Department of Chemical Engineering, Stanford University, Stanford, CA 94305, USA.
Department of Electrical Engineering, Stanford University, Stanford, CA 94305, USA.
Science. 2017 Jan 6;355(6320):59-64. doi: 10.1126/science.aah4496.

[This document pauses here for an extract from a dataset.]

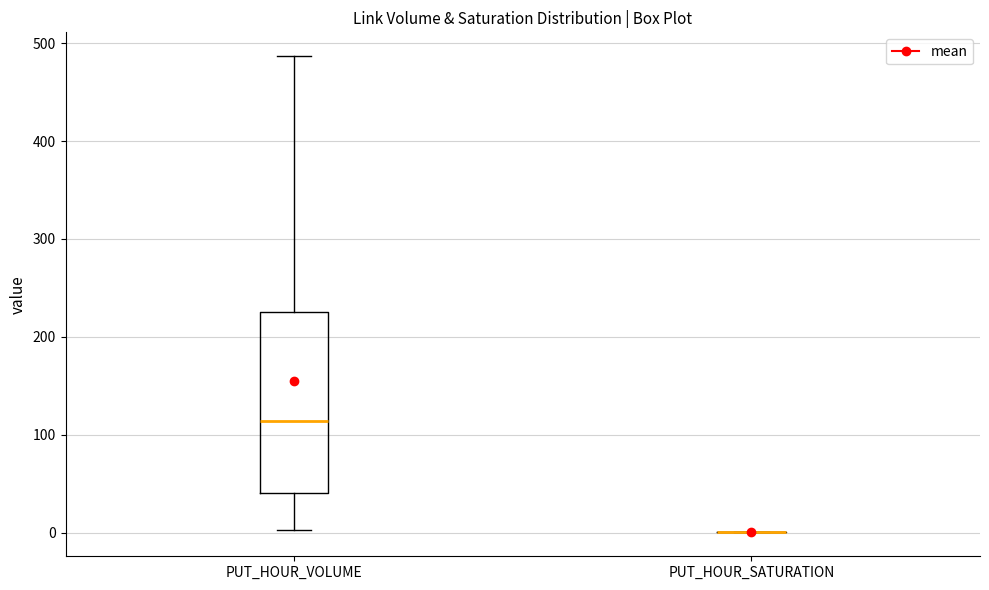

Reading left to right, read every box against the y-axis: the position of its median line, the range the box covers, and the ends of its whiskers. The values are not printed on the chart, so give them approximately, as read against the axis.

PUT_HOUR_VOLUME: median 110, box 40 to 230, whiskers 0 to 490
PUT_HOUR_SATURATION: box collapsed to a line at 0, whiskers 0 to 0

Soft and conformable wearable electronics require stretchable semiconductors, but existing ones typically sacrifice charge transport mobility to achieve stretchability. We explore a concept based on the nanoconfinement of polymers to substantially improve the stretchability of polymer semiconductors, without affecting charge transport mobility. The increased polymer chain dynamics under nanoconfinement significantly reduces the modulus of the conjugated polymer and largely delays the onset of crack formation under strain. As a result, our fabricated semiconducting film can be stretched up to 100% strain without affecting mobility, retaining values comparable to that of amorphous silicon. The fully stretchable transistors exhibit high biaxial stretchability with minimal change in on current even when poked with a sharp object. We demonstrate a skinlike finger-wearable driver for a light-emitting diode.
柔软且贴合的可穿戴电子产品需要可拉伸的半导体,但现有的半导体通常为了实现可拉伸性而牺牲电荷传输迁移率。我们探索了一种基于聚合物纳米限制的概念,可以在不影响电荷传输迁移率的情况下,极大地提高聚合物半导体的拉伸性。纳米限制下聚合物链的动态性显著增加,从而显著降低了共轭聚合物的模量,并在应变下大大延迟了裂纹形成的开始。因此,我们制造的半导体薄膜可以拉伸至 100%的应变而不会影响迁移率,保持与非晶硅相当的值。完全可拉伸的晶体管具有很高的双轴拉伸性,即使被尖锐物体戳刺,导通电流的变化也很小。我们展示了一种用于发光二极管的类似皮肤的手指可穿戴驱动器。